I just went to an antique radio swap meet up in Lansing, and scored about 20 12BY7 for $1 each. I think I have enough to keep any Deuce I run into up and running.

Your FET idea would certainly need a slightly different circuit arrangement for the upper gate, as the g2 in the Deuce counts on a bit of current draw to generate the proper voltages.
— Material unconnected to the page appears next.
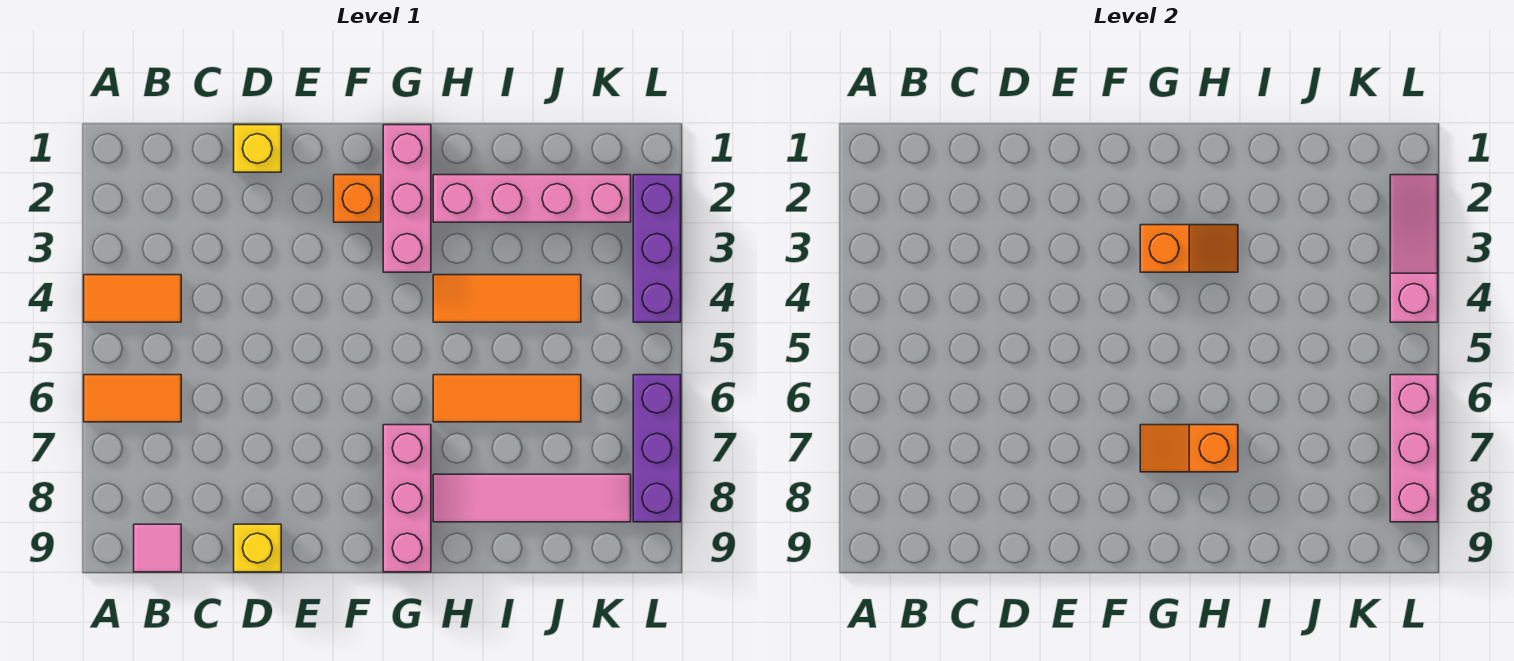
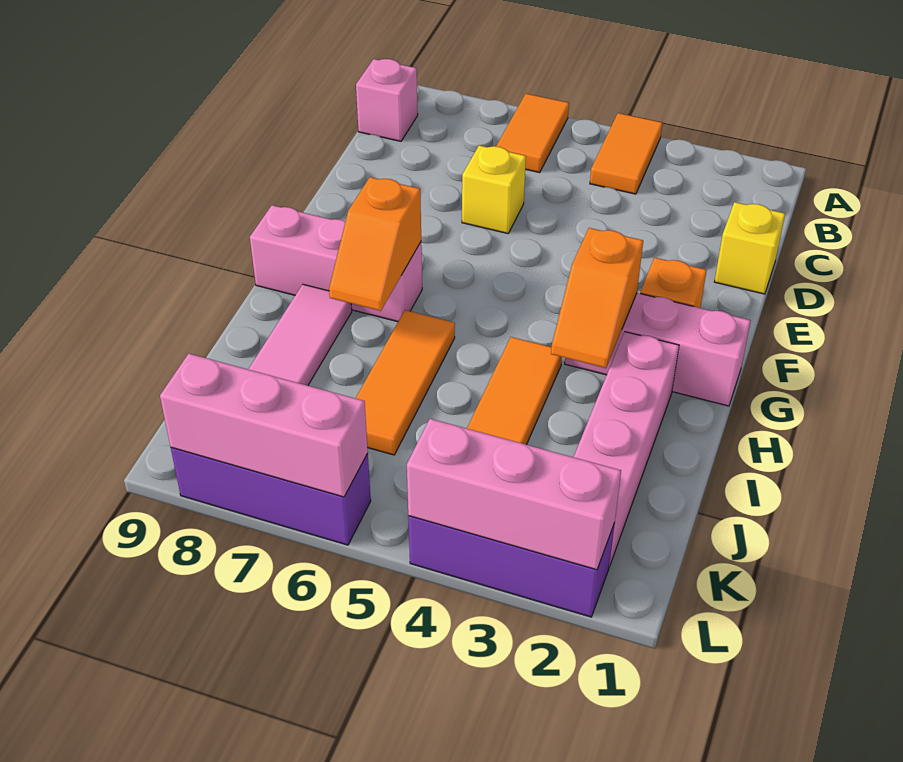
pink 1x1 tile [134,524,181,572] -> pink 1x1 brick [356,59,418,141]
yellow 1x1 brick [234,524,281,572] -> yellow 1x1 brick moved to [462,145,526,234]
orange 1x2 slope [1140,425,1238,472] -> orange 1x2 slope turned to [329,177,421,311]
pink 1x3 slope [1390,175,1438,322] -> pink 1x3 brick [407,419,621,570]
I am actually going to tear mine up sooner or later, and wind some output clones with a few pairs of g2 taps for use in my E-Linear 813 amp.
cheers,
Douglas
 
Eli,
Watch out with those ZVN0545A - They are stunning in the right place. I use them to switch a 300V gating pulse to a photomultiplier tube in <50ns. They have wonderfully low gate capacitance and a 450V rating, 90mA continuous or 600mA pulsed BUT ONLY 0.7W maximum dissipation. Its that power rating which may be a problem. They also have a P-Chan "mate", the ZVP0545A. In the switch circuit I mention above I use thm as a complementary push pull pair.
Cheers,
Ian
 
gingertube said:
Eli,
Watch out with those ZVN0545A - They are stunning in the right place. I use them to switch a 300V gating pulse to a photomultiplier tube in <50ns. They have wonderfully low gate capacitance and a 450V rating, 90mA continuous or 600mA pulsed BUT ONLY 0.7W maximum dissipation. Its that power rating which may be a problem. They also have a P-Chan "mate", the ZVP0545A. In the switch circuit I mention above I use thm as a complementary push pull pair.
Cheers,
Ian


Ian,

If Id = 6 mA., then Vdss = 50 V. is quite safe. Use a "top hat" heat sink on the TO92 case along with good air flow. Work out the drops across the load and cathode bias resistors. Add 260 V. for the 'T7 and the FET. "Raw" B+ in the Cit. 2 is approx. 475 V. Seems to me regulating it down is not a matter of great difficulty.
 
The ZVN/ZVP series of FETs from Zetex are in the peculiar flattenened "super E-line" package that looks like a TO-92 that's been squashed by a steam roller. Normal TO-92 type coolers won't fit on them. However, it would be possible to use thermal epoxy to glue the package to a heat sink and get a little more dissipation capability - not pretty, but beauty isn't everything. The Supertex series of small signal MOSFETs come in standard TO-92 packages, though they may not have a direct cross to the Zetex FETs. One can check at the Supertex web site to see. If there is an alternative from Supertex, it may be possible to order it through Mouser, who stocks some of the Supertex discrete line. Supertex used to offer their small signal devices in TO-220 packages as well as TO-92, but sadly, they stopped doing that quite some time ago.